Que ce soit à Venise, Toronto, Rotterdam, Genève, à Angers, ou ailleurs, certains spectateurs adorent le film, d’autres ne l’aiment pas et semblent dérangés par quelque chose, le côté insaisissable peut-être. L’armée du salut a remporté Le Prix Spécial du Jury au festival « Tous écrans » à Genève et le Grand Prix du Jury au festival « Premiers Plans » d’Angers 2014.
Et comment s’est passée sa présentation au Festival du Cinéma marocain, à Tanger en février dernier ?

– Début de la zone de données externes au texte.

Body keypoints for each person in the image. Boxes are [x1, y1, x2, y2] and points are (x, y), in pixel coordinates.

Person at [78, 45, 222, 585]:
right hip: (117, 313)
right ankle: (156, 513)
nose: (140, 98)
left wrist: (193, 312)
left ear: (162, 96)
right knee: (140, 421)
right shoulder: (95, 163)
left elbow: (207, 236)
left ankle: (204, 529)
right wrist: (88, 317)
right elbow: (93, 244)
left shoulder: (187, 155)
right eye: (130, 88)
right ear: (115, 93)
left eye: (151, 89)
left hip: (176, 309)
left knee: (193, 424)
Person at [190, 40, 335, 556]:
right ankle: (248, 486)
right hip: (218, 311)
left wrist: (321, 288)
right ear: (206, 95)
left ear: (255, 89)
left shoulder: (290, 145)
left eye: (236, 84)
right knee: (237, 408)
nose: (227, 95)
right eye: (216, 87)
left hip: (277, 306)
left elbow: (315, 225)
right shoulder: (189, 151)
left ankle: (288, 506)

Il y avait une certaine tension, c’est vrai. On craignait que la projection ne soit troublée par des manifestations d’islamistes et de conservateurs. Finalement, il n’y a rien eu de ce genre… Pendant la projection, les spectateurs marocains ont ri presque d’un bout à l’autre du film. C’étaient des rires de gêne. Ils se voyaient dans les images, ils se retrouvaient dans le film, mais ils ne pouvaient pas le reconnaître. Le lendemain, à la conférence de presse, j’ai parlé en arabe dialectal et à cœur ouvert de la terrible situation des homosexuels au Maroc. Les humiliations et les viols sans que personne ne leur vienne en aide. J’ai essayé d’être le plus sincère possible. C’est quand même révoltant, déshonorant et très triste que l’homosexualité soit toujours considérée comme un crime dans les pays arabes…
Vous considérez-vous comme un artiste engagé, militant ?
Engagé, bien sûr. Et si je peux aider d’une manière encore plus militante la cause de l’homosexualité, je le ferai sans hésiter.